On Israel, Kiriakou goes further than most former intelligence officials will go on the record. He believes Israel had advance warning of 9/11 and stayed quiet because they knew the American response would serve their strategic interests. He’s careful to separate that claim from the wilder conspiracies he explicitly rejects. He’s also unambiguous that what’s happening in Gaza meets the international legal definition of genocide. He said it on Piers Morgan’s show to Alan Dershowitz’s face, and he says it again here without breaking stride. On AIPAC’s ability to spend $35 million to unseat Thomas Massie from a congressional seat paying $180,000 a year, he’s got a clean explanation: it’s the only foreign-interest lobbying group in America that doesn’t have to register as a foreign agent. He once had to register for writing four op-eds in support of the Abu Dhabi Chamber of Commerce.
I went to prison for telling the truth. And I would do it again in a heartbeat. In a heartbeat. Nobody else has gone to prison for ratting out the CIA and its illegal programs. I was proud to do it.
Federal Prison, the Mob, and the Guy Named Truck
The prison section shouldn’t work as well as it does, but Kiriakou is a natural storyteller who understands pacing.

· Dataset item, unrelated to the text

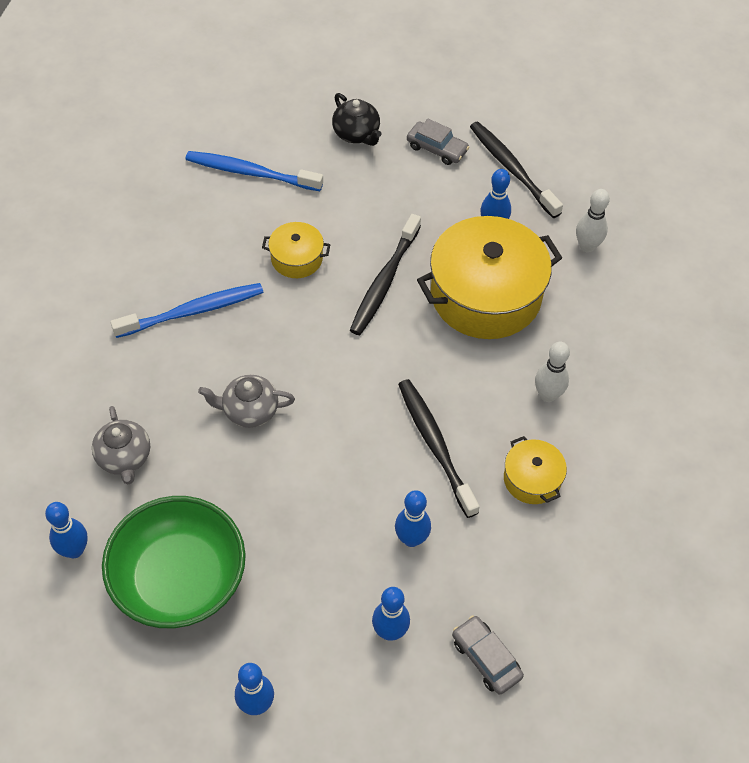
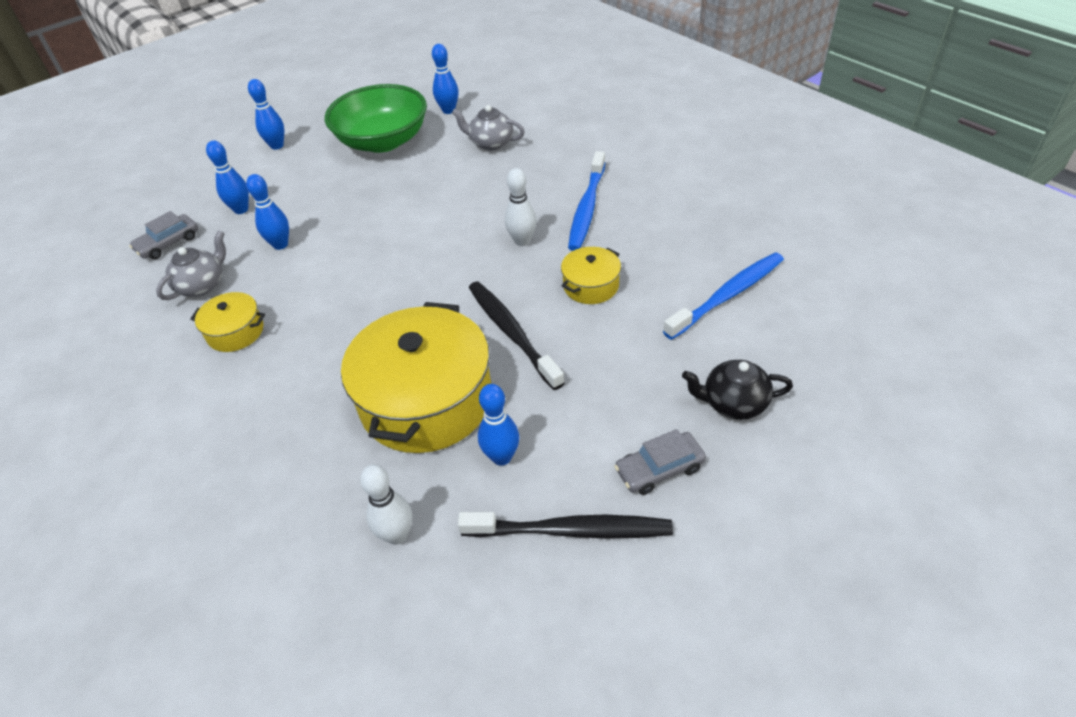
camera: 130 degrees right, 10 degrees down
grey teapot [198,375,295,428] -> grey teapot moved to [156,230,226,300]
black toothbrush [398,379,480,518] -> none
grey car [452,615,524,695] -> grey car turned 135 degrees clockwise [129,211,198,259]
white bowling pin [535,342,570,402] -> white bowling pin moved to [505,168,537,246]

He arrives in a low-security federal prison, gets immediately recruited to sit with the Aryan Brotherhood because he’s not gay, not a rat, and not a child molester, and spends several months eating in the wrong section of the cafeteria until a captain in the Bonanno crime family looks at him across the room and tells him to come sit with the Italians instead. He describes the Mob guys as genuinely the most honorable people he met in there. You believe him. The story involving Truck, a long-haul trucker and convicted serial killer who kept saving Kiriakou seats for football games, ends with Kiriakou engineering a prison beating through a single well-timed lie, then delivering a threat so calm and specific that the victim apologized and the whole unit reassessed him entirely. It’s both funny and genuinely alarming, which is basically the register the whole episode operates in.
Kiriakou’s new book collects his CIA guides to surveillance, lie detection, and disappearing off the grid. His podcast, John Kiriakou’s Briefing Room, launches in about four weeks. If this conversation is any preview, it’s going to be one of the more densely sourced shows in the intelligence space, which is either reassuring or terrifying depending on how you feel about the 10,000 to 15,000 foreign intelligence officers currently operating in Washington DC. The spy museum is advertising that number on the sides of buses. Kiriakou confirms it’s probably accurate.